### Passage shown
——————————

The long shot technical solution always works....always.
Just once I would love to have LaForge turn to Picard and say"Well,it was worth a try but ..."
 
And as such, are destined to happen all the time on Discovery.

The ever toiling engineers can never seem to catch a break, what with the near-constant malfunctions, overdrives and breakdowns occurring all over their ships. If they’re not fixing the warp coil, mending the transporter, or washing the shuttlecraft, they’re being harassed to repair the holodeck yet again.

On busy ships always in the midst of some fresh crisis, there’s rarely a moment of respite, and they aren’t likely to get any sympathy from their captains:

“Chief, how long will it take to get the warp core back online?”
“About ten hours!”
“You’ve got two! Get it done, chief!”

It’s a breathtakingly tall order the likes of which we’ve heard time and time again. Sure enough, the work is guaranteed to be done in lightning quick time; yet the heroics of the engineers usually go unsung.

——————————

### Record extracts
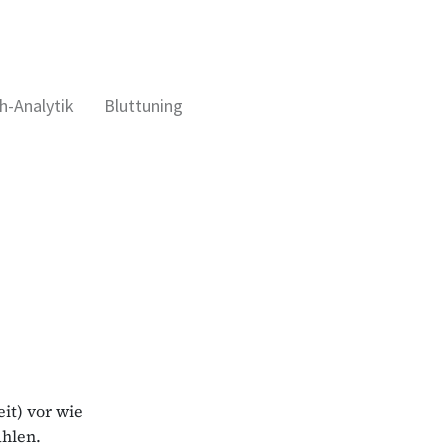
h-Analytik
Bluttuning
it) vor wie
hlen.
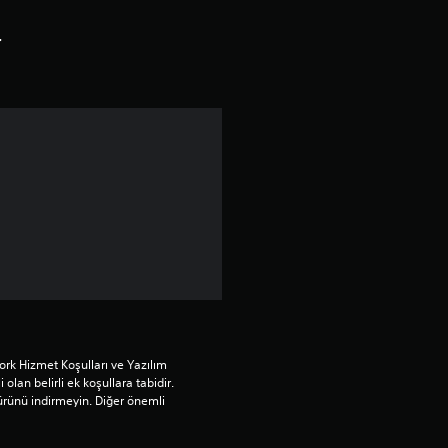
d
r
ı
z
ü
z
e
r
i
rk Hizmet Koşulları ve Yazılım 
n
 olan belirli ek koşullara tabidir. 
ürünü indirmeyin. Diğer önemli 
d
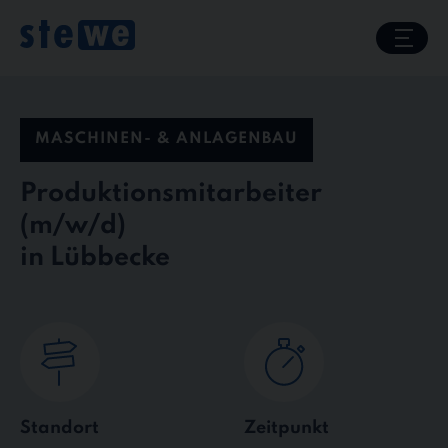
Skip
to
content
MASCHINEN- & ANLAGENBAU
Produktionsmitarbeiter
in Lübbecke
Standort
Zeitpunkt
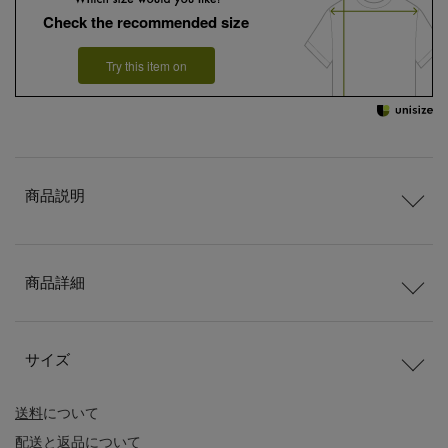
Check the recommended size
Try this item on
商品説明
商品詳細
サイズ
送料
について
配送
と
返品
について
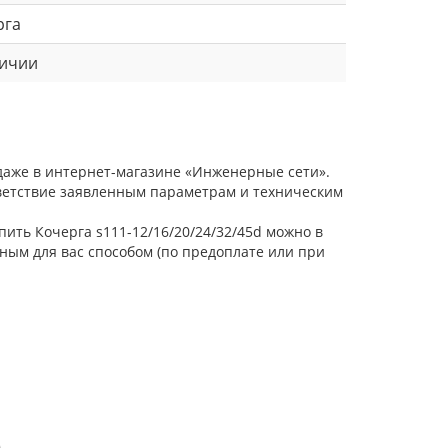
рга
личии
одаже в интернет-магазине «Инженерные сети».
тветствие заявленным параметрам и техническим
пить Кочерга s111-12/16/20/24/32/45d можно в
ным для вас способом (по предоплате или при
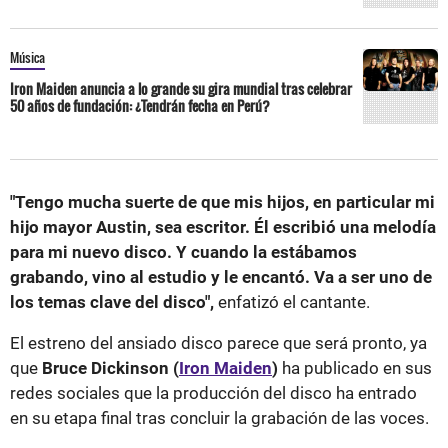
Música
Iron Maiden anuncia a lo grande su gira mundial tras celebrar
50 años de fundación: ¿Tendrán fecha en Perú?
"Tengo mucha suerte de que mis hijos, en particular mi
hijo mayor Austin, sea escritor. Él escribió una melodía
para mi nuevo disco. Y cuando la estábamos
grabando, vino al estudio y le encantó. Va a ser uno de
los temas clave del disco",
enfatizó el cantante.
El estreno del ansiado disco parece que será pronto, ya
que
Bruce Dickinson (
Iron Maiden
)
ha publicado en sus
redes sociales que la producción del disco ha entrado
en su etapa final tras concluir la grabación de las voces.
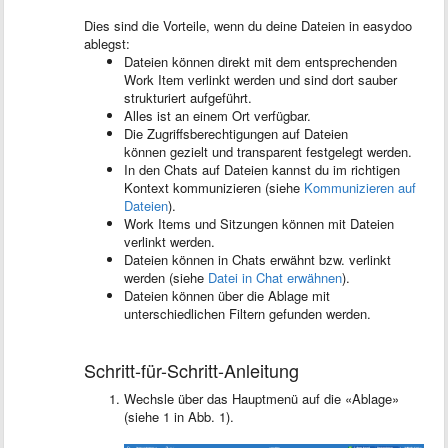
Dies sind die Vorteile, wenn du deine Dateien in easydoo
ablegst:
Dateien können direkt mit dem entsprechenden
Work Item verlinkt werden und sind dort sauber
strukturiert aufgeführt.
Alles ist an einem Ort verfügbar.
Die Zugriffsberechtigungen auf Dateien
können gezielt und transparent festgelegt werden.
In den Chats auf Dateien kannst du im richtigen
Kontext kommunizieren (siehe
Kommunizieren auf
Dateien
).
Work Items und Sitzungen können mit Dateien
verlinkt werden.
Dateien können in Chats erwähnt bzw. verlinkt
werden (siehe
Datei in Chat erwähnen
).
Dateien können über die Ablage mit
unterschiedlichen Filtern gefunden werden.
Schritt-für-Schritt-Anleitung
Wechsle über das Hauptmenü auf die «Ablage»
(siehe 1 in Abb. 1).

——————————

### Exercise
In the passage on Star Trek engineers, take the part that opens with the words "Just once I" and closes with "time on Discovery.", and change "Picard" to "Riker". The items aren't needed for this.

### Response for this exercise
Just once I would love to have LaForge turn to Riker and say"Well,it was worth a try but ..."
 
And as such, are destined to happen all the time on Discovery.